To resolve these complaints the healthcare providers agreed not only to submit to DOJ oversight for 3 years, but are also required to:
- provide “appropriate auxiliary aids and services, including qualified interpreters, where necessary to ensure effective communication” unless an undue burden or a fundamental alteration would result;
- post and maintain signs in the waiting area stating that the facility will provide qualified interpreters free of charge for patients, family members, and companions;
- maintain a list of qualified interpreters or interpreter agencies or arrange for the services of qualified interpreters, and submit that list to the DOJ;
- make an affirmative and documented determination of what auxiliary aids or services are appropriate in consultation with any person with a disability using specific factors and a specific timeline (the particular factors and timing varies depending on the settlement);
- perform a communications assessment, using a form attached to the settlement, as soon as practical and document the results in the patient’s chart;
- log each request for an auxiliary aid or service, including the time, date, requesting individual, the specific service requested, and the type of auxiliary aid or service provided;
- hire an outside advocacy group to provide mandatory, DOJ-approved training on an annual basis to all employees, staff, and affiliated individuals on Title III, including training in the degrees of hearing impairment and the use of auxiliary aids and services; and
- submit written compliance reports.
The healthcare providers also have to compensate the complaining parties for alleged damages up to $15,000, and pay the DOJ civil penalties up to $1,000.
What The Settlements Mean for Other Healthcare Providers
These settlements provide the most recent insight into what auxiliary aids or services the DOJ considers necessary to comply with Title III of the ADA. Healthcare providers should review existing policies and practices governing effective communication with individuals who are deaf or hard of hearing to ensure that:
- The policies cover not only the time period when the individual will be receiving medical services, but that they also include protocols for communicating with patients and companions prior to arriving at the facility, as well as during intake and discharge;
- The policies specifically place the expense of the auxiliary aid on the healthcare provider, unless doing so would pose an undue hardship or fundamentally alter the types of services provided; and
- The policies provide a mechanism for responding to requests to other types of disabilities, including those involving vision or mobility impairments.
Healthcare providers should also ensure that staff and physicians alike are regularly trained on communicating with deaf or hard of hearing patients and companions so they will be ready to respond effectively and appropriately to a request for an auxiliary aid, including the use of a qualified interpreter.

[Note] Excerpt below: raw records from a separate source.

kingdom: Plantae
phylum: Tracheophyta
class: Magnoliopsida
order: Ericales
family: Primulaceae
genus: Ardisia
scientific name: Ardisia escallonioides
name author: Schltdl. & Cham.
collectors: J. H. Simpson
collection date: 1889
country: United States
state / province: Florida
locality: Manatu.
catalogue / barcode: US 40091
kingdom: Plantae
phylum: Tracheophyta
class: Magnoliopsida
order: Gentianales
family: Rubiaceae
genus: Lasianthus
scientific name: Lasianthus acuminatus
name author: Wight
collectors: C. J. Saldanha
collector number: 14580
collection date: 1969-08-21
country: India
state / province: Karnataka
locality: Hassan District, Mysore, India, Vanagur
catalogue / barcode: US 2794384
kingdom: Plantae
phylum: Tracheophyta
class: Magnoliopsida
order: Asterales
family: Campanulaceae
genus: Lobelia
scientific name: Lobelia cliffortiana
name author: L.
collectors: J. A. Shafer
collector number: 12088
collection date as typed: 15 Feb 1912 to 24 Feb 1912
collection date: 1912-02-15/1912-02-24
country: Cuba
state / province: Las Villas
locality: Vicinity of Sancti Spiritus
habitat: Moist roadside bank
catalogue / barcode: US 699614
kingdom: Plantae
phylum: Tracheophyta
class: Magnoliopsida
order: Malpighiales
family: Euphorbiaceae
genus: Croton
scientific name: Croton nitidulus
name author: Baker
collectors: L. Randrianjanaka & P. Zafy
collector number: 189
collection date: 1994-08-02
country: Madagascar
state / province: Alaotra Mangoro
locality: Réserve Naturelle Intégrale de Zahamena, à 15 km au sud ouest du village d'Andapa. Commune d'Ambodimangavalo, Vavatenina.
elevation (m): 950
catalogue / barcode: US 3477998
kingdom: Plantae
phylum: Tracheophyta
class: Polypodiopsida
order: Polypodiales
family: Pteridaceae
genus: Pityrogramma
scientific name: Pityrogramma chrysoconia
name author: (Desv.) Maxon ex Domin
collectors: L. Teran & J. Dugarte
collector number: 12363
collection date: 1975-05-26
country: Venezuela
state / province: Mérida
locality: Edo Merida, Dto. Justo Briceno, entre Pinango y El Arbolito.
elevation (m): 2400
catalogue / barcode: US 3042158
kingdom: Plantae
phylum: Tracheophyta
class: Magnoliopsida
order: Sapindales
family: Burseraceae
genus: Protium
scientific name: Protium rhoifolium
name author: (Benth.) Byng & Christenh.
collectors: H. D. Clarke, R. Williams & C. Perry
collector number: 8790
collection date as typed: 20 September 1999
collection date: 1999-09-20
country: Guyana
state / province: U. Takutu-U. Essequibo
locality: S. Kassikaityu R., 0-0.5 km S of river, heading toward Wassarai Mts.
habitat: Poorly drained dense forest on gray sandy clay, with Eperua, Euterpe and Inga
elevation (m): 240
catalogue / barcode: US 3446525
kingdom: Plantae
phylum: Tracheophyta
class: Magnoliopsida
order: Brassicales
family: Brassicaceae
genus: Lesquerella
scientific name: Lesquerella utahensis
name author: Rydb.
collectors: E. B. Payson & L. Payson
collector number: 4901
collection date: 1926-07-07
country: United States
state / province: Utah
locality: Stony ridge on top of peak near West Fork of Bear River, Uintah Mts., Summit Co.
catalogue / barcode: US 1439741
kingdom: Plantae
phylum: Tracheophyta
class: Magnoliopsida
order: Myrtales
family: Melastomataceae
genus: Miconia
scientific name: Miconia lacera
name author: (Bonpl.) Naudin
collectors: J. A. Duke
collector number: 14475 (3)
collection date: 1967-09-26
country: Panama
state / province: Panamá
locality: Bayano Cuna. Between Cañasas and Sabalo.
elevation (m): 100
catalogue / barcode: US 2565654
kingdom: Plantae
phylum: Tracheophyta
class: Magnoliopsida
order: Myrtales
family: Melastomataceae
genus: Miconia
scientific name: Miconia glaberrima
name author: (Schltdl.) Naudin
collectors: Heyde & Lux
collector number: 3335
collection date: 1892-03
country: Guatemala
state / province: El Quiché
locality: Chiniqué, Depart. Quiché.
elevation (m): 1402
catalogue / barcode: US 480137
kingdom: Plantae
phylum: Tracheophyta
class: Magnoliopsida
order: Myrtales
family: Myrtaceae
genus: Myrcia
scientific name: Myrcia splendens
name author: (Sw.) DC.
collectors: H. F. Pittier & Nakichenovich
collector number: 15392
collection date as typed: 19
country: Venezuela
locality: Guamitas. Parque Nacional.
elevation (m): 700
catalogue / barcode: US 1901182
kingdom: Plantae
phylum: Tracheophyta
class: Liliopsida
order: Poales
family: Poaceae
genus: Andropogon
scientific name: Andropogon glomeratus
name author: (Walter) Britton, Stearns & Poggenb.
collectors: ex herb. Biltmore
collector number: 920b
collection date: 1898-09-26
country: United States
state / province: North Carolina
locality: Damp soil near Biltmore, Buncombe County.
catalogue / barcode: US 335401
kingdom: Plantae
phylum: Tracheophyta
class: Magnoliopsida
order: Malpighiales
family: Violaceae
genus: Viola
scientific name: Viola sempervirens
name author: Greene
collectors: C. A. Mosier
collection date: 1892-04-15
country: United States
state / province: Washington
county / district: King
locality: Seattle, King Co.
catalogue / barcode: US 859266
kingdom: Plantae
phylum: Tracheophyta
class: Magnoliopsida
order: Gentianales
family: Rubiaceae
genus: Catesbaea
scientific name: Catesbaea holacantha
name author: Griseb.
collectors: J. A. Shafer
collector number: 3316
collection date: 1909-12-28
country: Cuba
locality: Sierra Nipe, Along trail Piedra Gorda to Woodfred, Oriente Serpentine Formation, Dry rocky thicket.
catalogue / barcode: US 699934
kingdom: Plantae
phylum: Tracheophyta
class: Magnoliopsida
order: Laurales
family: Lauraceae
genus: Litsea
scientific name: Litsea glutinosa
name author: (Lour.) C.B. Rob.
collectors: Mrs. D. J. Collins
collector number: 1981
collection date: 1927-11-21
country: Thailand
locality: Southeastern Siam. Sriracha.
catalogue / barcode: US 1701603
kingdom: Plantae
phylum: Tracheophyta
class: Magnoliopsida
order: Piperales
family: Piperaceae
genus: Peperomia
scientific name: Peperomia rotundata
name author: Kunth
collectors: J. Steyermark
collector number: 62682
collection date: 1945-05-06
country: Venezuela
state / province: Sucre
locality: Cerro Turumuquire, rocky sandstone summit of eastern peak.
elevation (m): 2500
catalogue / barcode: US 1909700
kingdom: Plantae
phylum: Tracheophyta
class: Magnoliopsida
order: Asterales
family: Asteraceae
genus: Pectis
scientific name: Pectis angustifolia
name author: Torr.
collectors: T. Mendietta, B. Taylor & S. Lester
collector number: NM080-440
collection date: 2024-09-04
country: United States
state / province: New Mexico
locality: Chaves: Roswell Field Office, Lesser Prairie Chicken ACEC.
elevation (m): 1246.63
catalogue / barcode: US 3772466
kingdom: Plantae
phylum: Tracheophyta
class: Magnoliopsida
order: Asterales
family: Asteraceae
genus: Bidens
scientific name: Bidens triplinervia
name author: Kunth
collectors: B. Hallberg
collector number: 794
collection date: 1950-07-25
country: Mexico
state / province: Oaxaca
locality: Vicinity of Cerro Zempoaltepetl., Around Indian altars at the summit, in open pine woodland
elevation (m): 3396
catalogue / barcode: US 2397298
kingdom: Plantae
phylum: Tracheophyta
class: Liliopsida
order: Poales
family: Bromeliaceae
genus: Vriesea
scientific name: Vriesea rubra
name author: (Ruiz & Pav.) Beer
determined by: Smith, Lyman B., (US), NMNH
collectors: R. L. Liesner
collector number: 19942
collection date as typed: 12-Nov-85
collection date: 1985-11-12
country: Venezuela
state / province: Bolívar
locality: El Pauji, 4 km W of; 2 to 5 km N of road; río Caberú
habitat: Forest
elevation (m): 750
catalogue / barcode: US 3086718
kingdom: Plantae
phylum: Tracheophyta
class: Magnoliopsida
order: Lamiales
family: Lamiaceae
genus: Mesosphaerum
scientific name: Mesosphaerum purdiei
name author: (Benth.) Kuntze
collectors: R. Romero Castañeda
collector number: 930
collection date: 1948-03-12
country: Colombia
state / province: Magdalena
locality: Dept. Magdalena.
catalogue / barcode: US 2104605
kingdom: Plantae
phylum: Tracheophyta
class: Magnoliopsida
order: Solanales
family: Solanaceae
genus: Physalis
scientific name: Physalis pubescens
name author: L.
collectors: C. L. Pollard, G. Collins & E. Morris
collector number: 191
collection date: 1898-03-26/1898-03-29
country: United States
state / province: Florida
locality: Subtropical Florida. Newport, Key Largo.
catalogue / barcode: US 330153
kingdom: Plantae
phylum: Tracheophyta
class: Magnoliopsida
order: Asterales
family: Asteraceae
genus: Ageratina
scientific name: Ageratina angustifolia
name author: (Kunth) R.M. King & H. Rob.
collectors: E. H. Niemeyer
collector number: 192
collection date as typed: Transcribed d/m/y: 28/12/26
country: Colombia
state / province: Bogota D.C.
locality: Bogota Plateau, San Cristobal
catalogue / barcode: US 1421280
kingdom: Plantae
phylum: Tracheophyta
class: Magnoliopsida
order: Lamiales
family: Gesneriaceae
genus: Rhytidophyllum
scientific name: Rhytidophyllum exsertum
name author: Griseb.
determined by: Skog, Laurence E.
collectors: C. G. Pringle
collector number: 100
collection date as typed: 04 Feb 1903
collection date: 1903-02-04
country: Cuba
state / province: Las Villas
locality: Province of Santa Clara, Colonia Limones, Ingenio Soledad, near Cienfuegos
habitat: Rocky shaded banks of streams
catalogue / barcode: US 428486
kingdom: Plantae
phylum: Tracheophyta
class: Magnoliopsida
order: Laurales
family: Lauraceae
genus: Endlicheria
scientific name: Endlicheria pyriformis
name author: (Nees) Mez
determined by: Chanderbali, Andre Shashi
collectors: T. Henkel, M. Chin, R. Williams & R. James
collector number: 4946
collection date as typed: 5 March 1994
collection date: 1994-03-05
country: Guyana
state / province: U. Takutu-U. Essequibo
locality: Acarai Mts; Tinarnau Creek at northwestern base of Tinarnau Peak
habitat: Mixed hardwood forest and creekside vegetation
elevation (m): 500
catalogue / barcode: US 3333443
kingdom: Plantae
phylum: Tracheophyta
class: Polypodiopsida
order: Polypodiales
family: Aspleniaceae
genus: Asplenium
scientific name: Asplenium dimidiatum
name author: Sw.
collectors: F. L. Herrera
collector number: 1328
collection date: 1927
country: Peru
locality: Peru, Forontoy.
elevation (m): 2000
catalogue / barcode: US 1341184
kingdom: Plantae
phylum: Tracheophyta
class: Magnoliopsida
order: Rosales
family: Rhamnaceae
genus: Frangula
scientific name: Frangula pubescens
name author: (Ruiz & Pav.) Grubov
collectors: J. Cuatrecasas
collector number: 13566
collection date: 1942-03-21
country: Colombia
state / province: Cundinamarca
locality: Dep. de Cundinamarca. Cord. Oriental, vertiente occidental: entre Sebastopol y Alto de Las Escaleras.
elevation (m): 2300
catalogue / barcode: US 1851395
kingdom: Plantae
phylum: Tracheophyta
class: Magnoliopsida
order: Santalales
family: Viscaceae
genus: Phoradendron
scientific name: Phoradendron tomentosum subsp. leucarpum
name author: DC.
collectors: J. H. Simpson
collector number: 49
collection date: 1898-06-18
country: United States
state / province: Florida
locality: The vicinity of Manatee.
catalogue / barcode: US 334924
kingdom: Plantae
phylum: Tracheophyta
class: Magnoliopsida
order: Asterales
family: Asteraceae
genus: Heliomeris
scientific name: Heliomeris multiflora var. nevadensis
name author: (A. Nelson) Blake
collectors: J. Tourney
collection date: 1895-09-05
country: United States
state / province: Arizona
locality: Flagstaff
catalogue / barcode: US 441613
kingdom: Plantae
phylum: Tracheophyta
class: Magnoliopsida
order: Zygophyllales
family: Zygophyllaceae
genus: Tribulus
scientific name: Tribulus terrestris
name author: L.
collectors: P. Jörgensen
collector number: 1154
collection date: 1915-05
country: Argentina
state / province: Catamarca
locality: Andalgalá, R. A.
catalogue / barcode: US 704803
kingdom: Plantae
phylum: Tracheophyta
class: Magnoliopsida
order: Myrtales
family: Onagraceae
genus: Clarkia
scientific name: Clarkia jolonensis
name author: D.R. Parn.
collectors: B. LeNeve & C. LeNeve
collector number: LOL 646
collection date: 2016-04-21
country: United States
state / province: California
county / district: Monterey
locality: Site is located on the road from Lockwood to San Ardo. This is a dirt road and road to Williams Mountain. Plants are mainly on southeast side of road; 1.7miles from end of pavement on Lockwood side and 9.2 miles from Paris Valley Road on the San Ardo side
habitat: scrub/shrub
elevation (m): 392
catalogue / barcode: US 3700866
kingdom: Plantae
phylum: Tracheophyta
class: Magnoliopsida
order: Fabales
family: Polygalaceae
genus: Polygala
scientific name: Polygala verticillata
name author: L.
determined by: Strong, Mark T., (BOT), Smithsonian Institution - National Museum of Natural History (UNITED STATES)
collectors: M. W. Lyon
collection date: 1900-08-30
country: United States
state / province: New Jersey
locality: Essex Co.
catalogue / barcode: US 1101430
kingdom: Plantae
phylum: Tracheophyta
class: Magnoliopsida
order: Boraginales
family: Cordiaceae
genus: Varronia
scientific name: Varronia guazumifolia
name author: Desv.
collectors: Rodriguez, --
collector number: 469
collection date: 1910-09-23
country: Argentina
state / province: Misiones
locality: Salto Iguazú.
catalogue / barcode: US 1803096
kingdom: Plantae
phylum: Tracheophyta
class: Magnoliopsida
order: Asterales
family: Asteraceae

Limited English Proficiency Policies Should Also Be Revisited
The requirements to provide appropriate auxiliary aids complement healthcare providers’ obligations to provide interpreter services for patients with Limited English Proficiency (LEP) as required by Title VI of the Civil Rights Act of 1964 as well as the Joint Commission’s standards for accreditation. Accordingly, providers should consider revisiting their LEP policies at the same time they review and update their policies for communicating with patients who are deaf or hard of hearing.
Healthcare providers who do not currently have such comprehensive communications policies should consider developing them to ensure equal access to their services.